Finalmente, depois de dias de antecipação, avanços e recuos, tínhamos chegado. O isolamento de Tristão da Cunha é isto: ausência de ligações regulares de carga e passageiros; inexistência de um porto seguro, o que pode impedir qualquer desembarque durante mais de dois meses; condições meteorológicas muito instáveis que tornam impossível um planeamento com mínimo de fiabilidade; 275 cidadãos britânicos rodeados por 2500 km de mar imprevisível em todas as direcções.

O percurso até aos talhões de batatas permite perceber um pouco melhor a forma como as condições naturais determinam a vida neste lugar. Os solos são pobres e muito declivosos – os talhões estão localizados numa das poucas áreas planas disponíveis, a cerca de três quilómetros do povoamento – e o vento sopra com enorme intensidade, hoje e durante a maioria dos dias do ano, o que limita o tipo de agricultura e reduziu a pedaços os dois geradores eólicos cuja instalação foi tentada.
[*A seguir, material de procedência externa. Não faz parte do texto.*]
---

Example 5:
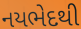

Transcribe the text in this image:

નયભેદથીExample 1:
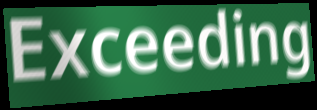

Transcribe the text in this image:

Exceeding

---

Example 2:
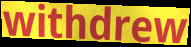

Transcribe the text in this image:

withdrew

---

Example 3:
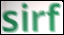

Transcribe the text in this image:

sirf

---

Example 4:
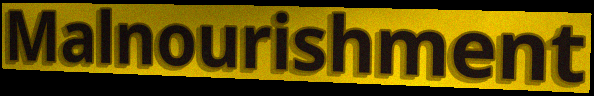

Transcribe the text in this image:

Malnourishment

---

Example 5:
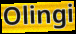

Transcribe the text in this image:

Olingi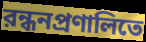
রন্ধনপ্রণালিতে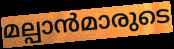
മല്പാൻമാരുടെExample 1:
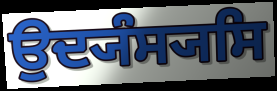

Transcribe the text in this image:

ਉਦ੍ਯੰਸ੍ਯਸਿ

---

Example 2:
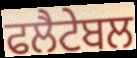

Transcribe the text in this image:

ਫਲੈਟੇਬਲ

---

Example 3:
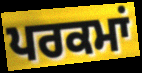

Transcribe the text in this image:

ਪਰਕਮਾਂ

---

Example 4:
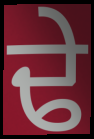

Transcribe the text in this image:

ਢੇ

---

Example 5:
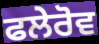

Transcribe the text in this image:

ਫਲੇਰੋਵ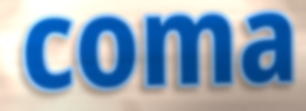
coma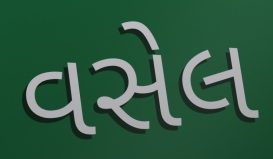
વસેલ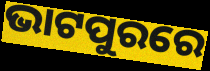
ଭାଟପୁରରେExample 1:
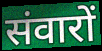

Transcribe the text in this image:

संवारों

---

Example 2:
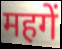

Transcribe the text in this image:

महगें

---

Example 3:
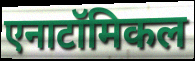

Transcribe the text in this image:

एनाटॉमिकल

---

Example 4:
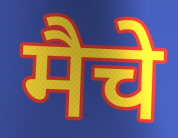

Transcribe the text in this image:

मैचे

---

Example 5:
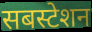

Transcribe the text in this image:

सबस्टेशन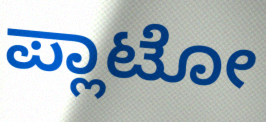
ಪ್ಲಾಟೋ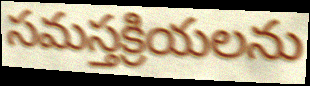
సమస్తక్రియలను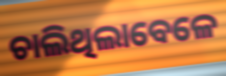
ଚାଲିଥିଲାବେଳେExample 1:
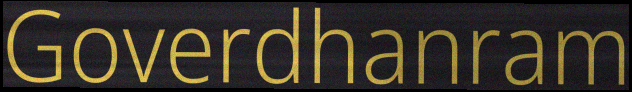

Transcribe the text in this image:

Goverdhanram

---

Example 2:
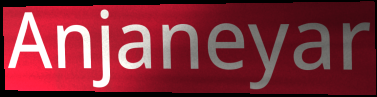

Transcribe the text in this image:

Anjaneyar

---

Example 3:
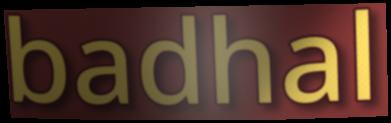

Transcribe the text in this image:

badhal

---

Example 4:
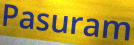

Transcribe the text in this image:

Pasuram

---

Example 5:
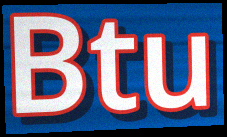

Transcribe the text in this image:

Btu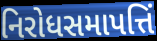
નિરોધસમાપત્તિંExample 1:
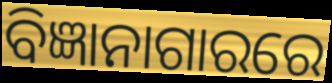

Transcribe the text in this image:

ବିଜ୍ଞାନାଗାରରେ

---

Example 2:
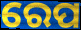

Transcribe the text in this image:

ରେପ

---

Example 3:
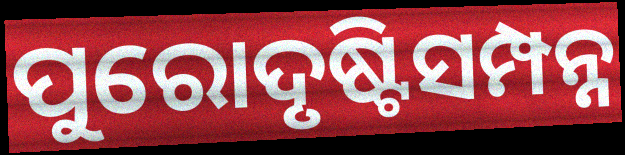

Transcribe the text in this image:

ପୁରୋଦୃଷ୍ଟିସମ୍ପନ୍ନ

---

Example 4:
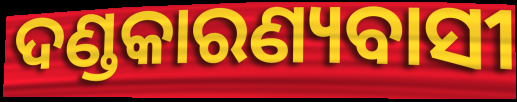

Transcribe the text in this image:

ଦଣ୍ଡକାରଣ୍ୟବାସୀ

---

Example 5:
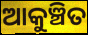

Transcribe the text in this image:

ଆକୁଞ୍ଚିତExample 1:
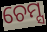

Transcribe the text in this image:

ଚେମ୍ସ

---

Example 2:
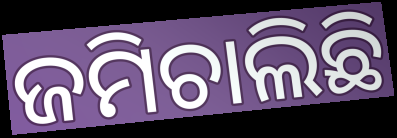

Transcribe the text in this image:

ଜମିଚାଲିଛି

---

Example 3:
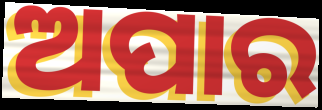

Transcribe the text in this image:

ଅପାର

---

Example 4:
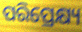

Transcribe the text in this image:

ପରିପ୍ରେକ୍ଷ୍ୟ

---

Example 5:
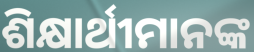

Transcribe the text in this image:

ଶିକ୍ଷାର୍ଥୀମାନଙ୍କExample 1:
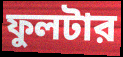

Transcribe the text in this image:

ফুলটার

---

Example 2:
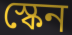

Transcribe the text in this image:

স্কেন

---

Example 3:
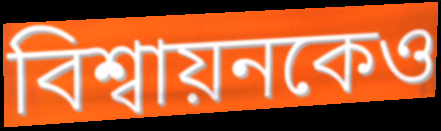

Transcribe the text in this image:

বিশ্বায়নকেও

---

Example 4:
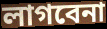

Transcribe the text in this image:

লাগবেনা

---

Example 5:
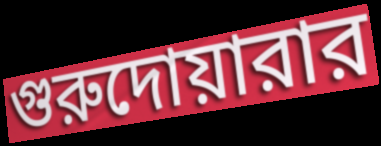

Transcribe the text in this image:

গুরুদোয়ারার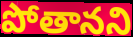
పోతాననిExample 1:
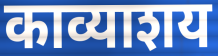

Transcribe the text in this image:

काव्याशय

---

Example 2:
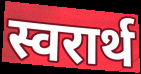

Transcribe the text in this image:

स्वरार्थ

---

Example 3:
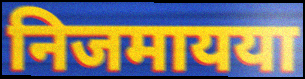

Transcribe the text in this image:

निजमायया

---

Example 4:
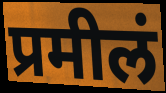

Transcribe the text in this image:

प्रमीलं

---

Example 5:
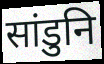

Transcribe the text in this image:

सांडुनि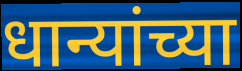
धान्यांच्या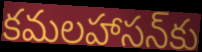
కమలహాసన్‌కు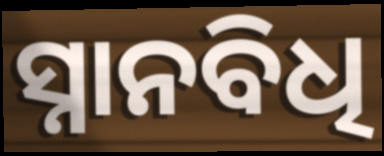
ସ୍ନାନବିଧିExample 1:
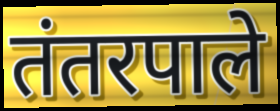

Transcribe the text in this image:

तंतरपाले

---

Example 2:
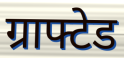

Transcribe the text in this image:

ग्राफ्टेड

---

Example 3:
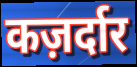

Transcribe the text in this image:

कज़र्दार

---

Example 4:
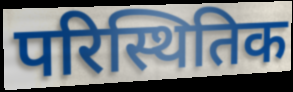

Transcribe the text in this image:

परिस्थितिक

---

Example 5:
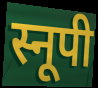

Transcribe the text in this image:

स्नूपी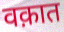
वक़ातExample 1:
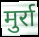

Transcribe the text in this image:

मुर्रा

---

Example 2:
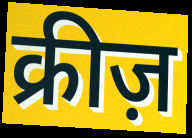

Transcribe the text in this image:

क्रीज़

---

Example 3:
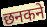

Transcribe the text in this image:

छनकने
O reconhecimento da escassez de recursos faz, aliás, parte do acto fundador do povoamento de Tristão. Em 1817 - após a retirada da guarnição que os ingleses instalaram brevemente na ilha, por receio de que pudesse ser utilizada no resgate de Napoleão, à data exilado em Santa Helena – o pequeno grupo que decidiu permanecer, liderado pelo escocês William Glass, assinou um contrato comprometendo-se a uma vivência comunitária, em que todos os custos e proveitos eram partilhados e não existiam hierarquias.
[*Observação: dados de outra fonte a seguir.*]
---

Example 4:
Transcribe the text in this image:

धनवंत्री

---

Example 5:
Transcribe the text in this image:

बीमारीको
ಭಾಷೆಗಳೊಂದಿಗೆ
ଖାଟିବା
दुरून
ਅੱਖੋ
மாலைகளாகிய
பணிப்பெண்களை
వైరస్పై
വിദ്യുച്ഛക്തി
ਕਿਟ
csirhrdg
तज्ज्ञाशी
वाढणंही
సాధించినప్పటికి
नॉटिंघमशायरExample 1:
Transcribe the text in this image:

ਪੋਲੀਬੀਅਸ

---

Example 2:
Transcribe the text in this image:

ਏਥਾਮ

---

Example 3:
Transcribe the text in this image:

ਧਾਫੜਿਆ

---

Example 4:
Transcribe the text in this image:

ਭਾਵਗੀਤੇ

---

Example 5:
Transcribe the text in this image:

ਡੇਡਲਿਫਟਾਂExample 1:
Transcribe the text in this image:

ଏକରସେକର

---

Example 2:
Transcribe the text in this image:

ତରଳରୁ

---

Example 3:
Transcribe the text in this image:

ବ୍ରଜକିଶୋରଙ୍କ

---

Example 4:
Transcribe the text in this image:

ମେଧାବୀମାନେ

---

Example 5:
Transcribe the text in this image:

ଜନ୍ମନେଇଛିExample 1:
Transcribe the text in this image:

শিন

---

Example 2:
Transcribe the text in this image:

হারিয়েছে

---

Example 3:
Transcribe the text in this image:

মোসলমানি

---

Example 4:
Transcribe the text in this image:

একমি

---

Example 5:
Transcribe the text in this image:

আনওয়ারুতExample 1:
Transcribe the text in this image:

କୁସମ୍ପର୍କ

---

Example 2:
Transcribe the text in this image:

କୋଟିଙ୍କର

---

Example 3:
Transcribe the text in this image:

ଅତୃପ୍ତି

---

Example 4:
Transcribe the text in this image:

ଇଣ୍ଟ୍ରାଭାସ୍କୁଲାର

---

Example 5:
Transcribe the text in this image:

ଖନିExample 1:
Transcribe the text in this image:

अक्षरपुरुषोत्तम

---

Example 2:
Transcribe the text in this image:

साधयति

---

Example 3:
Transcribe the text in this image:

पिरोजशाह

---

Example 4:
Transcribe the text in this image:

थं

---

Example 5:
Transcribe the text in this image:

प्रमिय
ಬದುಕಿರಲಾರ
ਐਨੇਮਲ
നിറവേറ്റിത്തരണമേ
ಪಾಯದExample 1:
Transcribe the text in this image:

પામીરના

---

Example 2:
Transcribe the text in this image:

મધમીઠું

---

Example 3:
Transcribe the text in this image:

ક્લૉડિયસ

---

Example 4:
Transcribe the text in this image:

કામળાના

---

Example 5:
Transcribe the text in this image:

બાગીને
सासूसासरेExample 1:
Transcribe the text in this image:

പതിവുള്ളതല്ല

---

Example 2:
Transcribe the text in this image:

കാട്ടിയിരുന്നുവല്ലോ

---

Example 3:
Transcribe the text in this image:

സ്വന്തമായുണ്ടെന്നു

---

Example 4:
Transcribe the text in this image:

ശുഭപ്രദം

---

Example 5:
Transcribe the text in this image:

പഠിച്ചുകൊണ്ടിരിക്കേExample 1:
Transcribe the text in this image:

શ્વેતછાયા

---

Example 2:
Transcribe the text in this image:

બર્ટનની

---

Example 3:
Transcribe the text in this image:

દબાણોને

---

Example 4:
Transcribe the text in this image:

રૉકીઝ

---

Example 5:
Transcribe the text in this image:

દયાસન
No essencial, essa lógica permanece. A terra é detida colectivamente, cada família tem direito a cultivar um talhão e não pode possuir mais de duas vacas e duas ovelhas, devido à reduzida quantidade de pasto disponível. Algo que, como Barrow descreve no seu livro, os ilhéus do início do século XX tiveram dificuldade em reconhecer, mesmo perante a morte de mais de 350 vacas no Inverno de 1906. A estratégia parece estar a funcionar, atendendo ao ar saudável dos animais (vacas, ovelhas, galinhas e até uma dezena de burros reformados com ar particularmente feliz) com que nos cruzamos no caminho. No entanto, como soubemos através de um veterinário que regressava de Tristão, o gado existente na ilha continua a sofrer de uma fortíssima deficiência crónica de minerais, o que diminui a sua resistência ao frio e à fome e obriga a administrar anualmente cápsulas com concentrado de zinco, cobre, selénio e magnésio.
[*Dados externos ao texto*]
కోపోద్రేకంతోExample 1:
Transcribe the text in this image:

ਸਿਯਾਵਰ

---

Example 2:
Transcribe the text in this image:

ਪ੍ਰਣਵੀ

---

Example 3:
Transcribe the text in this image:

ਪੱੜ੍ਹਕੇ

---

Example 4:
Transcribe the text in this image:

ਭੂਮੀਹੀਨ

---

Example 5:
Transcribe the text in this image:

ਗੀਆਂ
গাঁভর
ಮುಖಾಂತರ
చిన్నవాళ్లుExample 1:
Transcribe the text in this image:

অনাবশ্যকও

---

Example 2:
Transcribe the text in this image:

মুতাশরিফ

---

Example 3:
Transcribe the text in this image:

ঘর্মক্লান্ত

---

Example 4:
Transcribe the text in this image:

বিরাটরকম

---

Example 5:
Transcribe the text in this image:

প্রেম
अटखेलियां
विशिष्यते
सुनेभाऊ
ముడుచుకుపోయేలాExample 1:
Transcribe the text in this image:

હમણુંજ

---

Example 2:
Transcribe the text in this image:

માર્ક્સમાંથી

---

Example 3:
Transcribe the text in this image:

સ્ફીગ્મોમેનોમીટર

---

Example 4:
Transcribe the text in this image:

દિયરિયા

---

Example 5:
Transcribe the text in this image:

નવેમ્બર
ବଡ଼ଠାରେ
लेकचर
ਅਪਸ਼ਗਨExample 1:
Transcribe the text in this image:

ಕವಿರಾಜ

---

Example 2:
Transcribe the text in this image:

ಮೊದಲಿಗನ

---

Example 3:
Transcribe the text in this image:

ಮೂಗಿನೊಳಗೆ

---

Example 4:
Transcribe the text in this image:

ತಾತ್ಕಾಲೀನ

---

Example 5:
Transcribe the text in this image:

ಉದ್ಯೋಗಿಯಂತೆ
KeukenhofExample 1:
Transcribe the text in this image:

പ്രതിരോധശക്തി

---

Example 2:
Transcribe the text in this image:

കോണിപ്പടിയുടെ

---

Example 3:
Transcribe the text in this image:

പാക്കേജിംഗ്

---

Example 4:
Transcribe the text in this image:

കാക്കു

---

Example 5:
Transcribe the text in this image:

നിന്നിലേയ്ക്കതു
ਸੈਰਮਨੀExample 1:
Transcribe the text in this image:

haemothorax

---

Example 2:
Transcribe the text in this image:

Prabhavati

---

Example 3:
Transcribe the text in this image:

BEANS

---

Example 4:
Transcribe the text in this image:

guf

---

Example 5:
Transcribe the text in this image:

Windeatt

Os talhões de batatas marcam o fim da única estrada (não pavimentada) da ilha. De um lado, a encosta da montanha sobe a pique até uma altura de cerca de 500 metros. Do outro lado, o mar estende-se até onde a vista alcança. À nossa frente, nos pequenos rectângulos verdes, cresce o que já foi o garante da sobrevivência. Por que razão, numa ilha que hoje importa praticamente tudo o que consome, a população continua a dedicar tempo e esforço para retirar da terra meia dúzia de batatas? Tradição? Valor simbólico de uma história de persistência? Gosto britânico pela jardinagem?

Regressamos a Edimburgo dos Setes Mares, já a sonhar com uma sanduíche da famosa lagosta de Tristão. Mas, essa, é outra história.